- [SELECTED EXTRACT]
· · ·

I didn't "quit," I was not a loser. I'm not hiding this part of my adventures, I describe it as it is - and I'm proud of the great skill of knowing myself and my shortcomings. Who knows? Maybe one day I return there and walk that path.
Turn around and live to do another hike.
But I admit that by hiking solo I’m in an easier situation. I have no one around me to “inspire” me to push on, no one to call me a chicken or shame me into continuing on the way. There is no peer pressure, no ego pangs to prove the companions you are the big guy. No feeling of disappointing others or spoiling the fun. It takes quite the resolve to stand up to others and bet he voice of reason. That’s why I still think my old friend Greg was the real hero to know when to stop and turn around, when his friend pushed him to continue.
Don’t sweep the hiking dirt under the blogging carpet
There was also another article I've read that sparked inspiration for this article. The writer claimed we don't write enough about the ugly side of backpacking: the challenges, the pain, the bad weather, the dirty and the smelly. People who read about our adventures and see only the beautiful photos of happy hikers on top of mountains head off to repeat the same and face the brutal reality that it might not be the same after all. They might be surprised by the weather, difficulty of the trail, demands of climbing or finding one's path.
When I describe my hiking and camping adventures, I try to be as true to the reality as possible. I don't hide being tired or in pain, I don't embellish distances covered or prettify the hardships, I admit to not reaching a daily goal or changing plans.
I did it multiple times - in Scotland (cancelling Cape Wrath Trail, cutting the Great Glen Way in half, skipping parts of the Skye Trail), in Catalonia (cutting the trail short b/c I was "done" with it) or Crete (when the winds were so brutal, I decided to stop hiking and jump inland for better weather).
I am proud of my responsible and sensible behavior.
Quitter and proud.

· · ·

- [EXTRACTED ENTRIES]

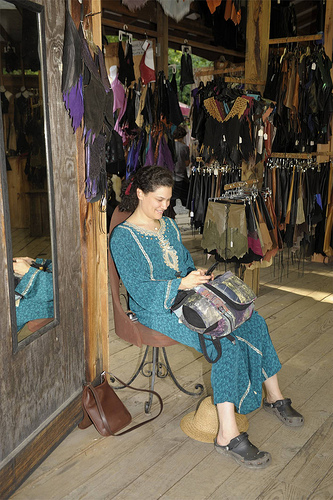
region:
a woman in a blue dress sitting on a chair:
[108, 165, 303, 472]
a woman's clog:
[213, 436, 270, 469]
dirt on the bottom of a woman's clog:
[223, 458, 267, 470]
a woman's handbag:
[78, 374, 135, 436]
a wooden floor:
[57, 440, 212, 496]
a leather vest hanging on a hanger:
[80, 14, 116, 137]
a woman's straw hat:
[182, 397, 211, 444]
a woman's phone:
[203, 261, 222, 277]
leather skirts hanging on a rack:
[204, 178, 280, 267]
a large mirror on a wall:
[0, 0, 49, 334]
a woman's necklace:
[132, 210, 159, 231]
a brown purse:
[69, 372, 162, 438]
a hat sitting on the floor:
[181, 394, 251, 445]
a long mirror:
[1, 1, 64, 353]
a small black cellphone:
[205, 257, 219, 274]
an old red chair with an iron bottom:
[107, 204, 204, 411]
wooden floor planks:
[15, 393, 332, 499]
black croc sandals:
[264, 397, 304, 428]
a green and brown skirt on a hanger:
[198, 184, 250, 258]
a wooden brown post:
[156, 2, 170, 76]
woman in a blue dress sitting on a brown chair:
[113, 166, 307, 470]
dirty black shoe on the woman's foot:
[212, 425, 273, 469]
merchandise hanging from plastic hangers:
[205, 177, 289, 264]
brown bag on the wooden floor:
[77, 371, 164, 442]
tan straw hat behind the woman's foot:
[181, 394, 256, 445]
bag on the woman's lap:
[178, 270, 267, 361]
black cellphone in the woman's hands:
[198, 261, 221, 279]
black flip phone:
[204, 257, 222, 274]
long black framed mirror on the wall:
[4, 0, 62, 356]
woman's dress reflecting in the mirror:
[9, 253, 60, 330]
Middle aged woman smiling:
[104, 165, 212, 315]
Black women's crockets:
[217, 400, 330, 470]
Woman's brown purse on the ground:
[78, 347, 156, 449]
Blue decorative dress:
[109, 212, 187, 322]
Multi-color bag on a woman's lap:
[161, 269, 276, 362]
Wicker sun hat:
[175, 386, 252, 444]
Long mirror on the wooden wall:
[7, 58, 70, 363]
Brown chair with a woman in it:
[115, 194, 189, 404]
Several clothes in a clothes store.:
[176, 71, 319, 259]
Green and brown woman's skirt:
[201, 195, 253, 257]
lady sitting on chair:
[117, 161, 321, 468]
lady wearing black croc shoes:
[209, 421, 293, 496]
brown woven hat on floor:
[175, 397, 256, 457]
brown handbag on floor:
[72, 362, 180, 450]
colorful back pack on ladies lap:
[157, 267, 278, 344]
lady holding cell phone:
[186, 254, 233, 294]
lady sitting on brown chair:
[97, 180, 211, 430]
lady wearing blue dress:
[114, 195, 296, 419]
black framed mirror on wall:
[0, 0, 74, 358]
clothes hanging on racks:
[203, 29, 332, 287]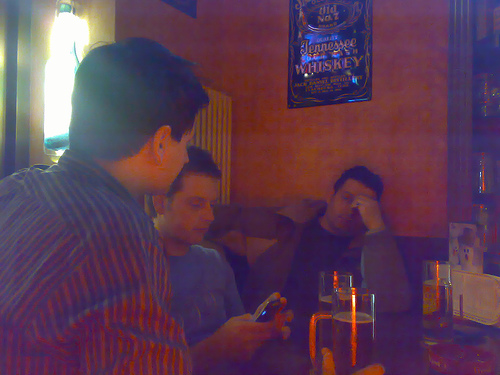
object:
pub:
[5, 11, 497, 346]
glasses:
[423, 259, 456, 348]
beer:
[331, 310, 373, 373]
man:
[273, 160, 404, 330]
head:
[323, 166, 383, 230]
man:
[159, 147, 274, 373]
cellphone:
[249, 294, 278, 325]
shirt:
[0, 161, 177, 370]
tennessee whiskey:
[288, 39, 367, 71]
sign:
[287, 0, 379, 109]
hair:
[74, 35, 203, 158]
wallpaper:
[222, 13, 438, 225]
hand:
[352, 194, 385, 230]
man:
[0, 36, 205, 374]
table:
[267, 251, 496, 375]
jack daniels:
[285, 38, 370, 81]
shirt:
[170, 239, 249, 342]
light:
[45, 12, 88, 140]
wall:
[231, 16, 445, 190]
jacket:
[258, 204, 395, 292]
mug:
[311, 286, 370, 373]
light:
[349, 288, 357, 367]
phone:
[251, 290, 292, 330]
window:
[21, 1, 99, 169]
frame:
[2, 7, 33, 168]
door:
[1, 13, 34, 165]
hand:
[316, 345, 378, 374]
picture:
[443, 222, 485, 270]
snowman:
[458, 225, 476, 269]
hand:
[207, 313, 262, 356]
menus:
[446, 266, 499, 323]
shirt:
[286, 226, 342, 283]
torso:
[268, 225, 354, 327]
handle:
[304, 313, 333, 373]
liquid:
[325, 312, 377, 372]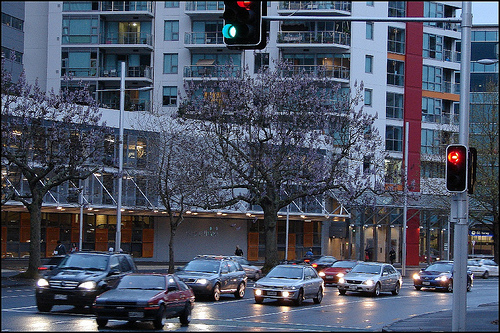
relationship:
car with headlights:
[336, 261, 402, 298] [335, 273, 375, 288]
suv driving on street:
[26, 245, 145, 310] [0, 260, 498, 327]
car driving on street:
[91, 273, 196, 330] [2, 253, 498, 331]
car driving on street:
[336, 261, 402, 298] [302, 275, 434, 307]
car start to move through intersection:
[252, 263, 326, 305] [5, 5, 492, 330]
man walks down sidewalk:
[233, 242, 242, 254] [141, 260, 179, 271]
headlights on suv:
[28, 274, 102, 293] [31, 246, 138, 311]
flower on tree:
[84, 95, 94, 105] [0, 42, 135, 282]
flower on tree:
[33, 77, 42, 94] [0, 42, 135, 282]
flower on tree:
[94, 111, 102, 122] [0, 42, 135, 282]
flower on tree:
[22, 80, 36, 95] [0, 42, 135, 282]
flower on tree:
[60, 112, 74, 125] [0, 42, 135, 282]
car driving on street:
[168, 252, 248, 301] [1, 273, 498, 330]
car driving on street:
[299, 205, 399, 330] [92, 284, 498, 329]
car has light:
[94, 269, 195, 328] [132, 300, 149, 310]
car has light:
[94, 269, 195, 328] [95, 296, 112, 307]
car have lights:
[252, 263, 326, 305] [334, 274, 379, 289]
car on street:
[252, 263, 326, 305] [18, 275, 489, 328]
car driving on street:
[318, 259, 361, 281] [3, 279, 498, 330]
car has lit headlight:
[249, 261, 326, 309] [281, 288, 290, 299]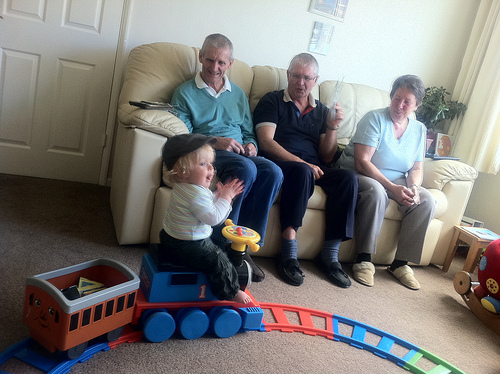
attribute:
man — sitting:
[167, 34, 283, 284]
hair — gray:
[198, 30, 233, 63]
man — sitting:
[254, 53, 357, 291]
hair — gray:
[286, 50, 320, 77]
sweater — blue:
[167, 78, 258, 150]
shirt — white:
[194, 69, 232, 96]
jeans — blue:
[212, 144, 284, 250]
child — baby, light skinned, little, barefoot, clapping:
[158, 130, 252, 303]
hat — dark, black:
[161, 130, 216, 169]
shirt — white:
[161, 183, 231, 241]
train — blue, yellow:
[22, 217, 263, 360]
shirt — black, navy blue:
[251, 88, 328, 169]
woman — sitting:
[333, 72, 435, 291]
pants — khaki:
[354, 174, 433, 266]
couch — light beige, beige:
[106, 40, 479, 266]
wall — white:
[105, 1, 499, 232]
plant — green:
[413, 85, 467, 135]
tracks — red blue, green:
[0, 299, 468, 373]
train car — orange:
[22, 256, 140, 359]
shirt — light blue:
[334, 108, 427, 184]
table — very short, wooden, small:
[440, 224, 499, 274]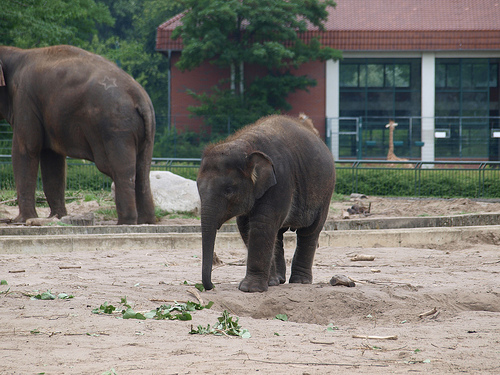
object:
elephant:
[0, 45, 157, 226]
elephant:
[196, 113, 336, 293]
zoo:
[0, 161, 500, 375]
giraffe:
[385, 120, 414, 168]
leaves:
[0, 280, 251, 340]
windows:
[338, 53, 420, 163]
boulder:
[111, 170, 201, 216]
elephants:
[0, 44, 335, 293]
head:
[197, 144, 255, 291]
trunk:
[200, 197, 219, 291]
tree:
[173, 0, 344, 160]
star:
[100, 76, 118, 90]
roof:
[154, 0, 499, 51]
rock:
[330, 275, 356, 287]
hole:
[208, 286, 402, 329]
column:
[326, 56, 340, 164]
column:
[420, 55, 437, 169]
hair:
[204, 114, 303, 156]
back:
[23, 47, 155, 169]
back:
[234, 115, 335, 199]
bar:
[155, 0, 499, 168]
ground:
[0, 240, 498, 375]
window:
[438, 59, 497, 160]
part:
[489, 61, 498, 86]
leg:
[41, 157, 67, 219]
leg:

· · ·

- [INSTRUCTION A]
In the hiking passage, what made the writer stop hiking in Crete?
- [INSTRUCTION B]
Extract the hiking passage word for word from "Don’t sweep the" to "finding one's path.".

- [WRITTEN SOLUTION A]
The winds were so brutal that the writer stopped hiking and went inland for better weather.

- [WRITTEN SOLUTION B]
Don’t sweep the hiking dirt under the blogging carpet
There was also another article I've read that sparked inspiration for this article. The writer claimed we don't write enough about the ugly side of backpacking: the challenges, the pain, the bad weather, the dirty and the smelly. People who read about our adventures and see only the beautiful photos of happy hikers on top of mountains head off to repeat the same and face the brutal reality that it might not be the same after all. They might be surprised by the weather, difficulty of the trail, demands of climbing or finding one's path.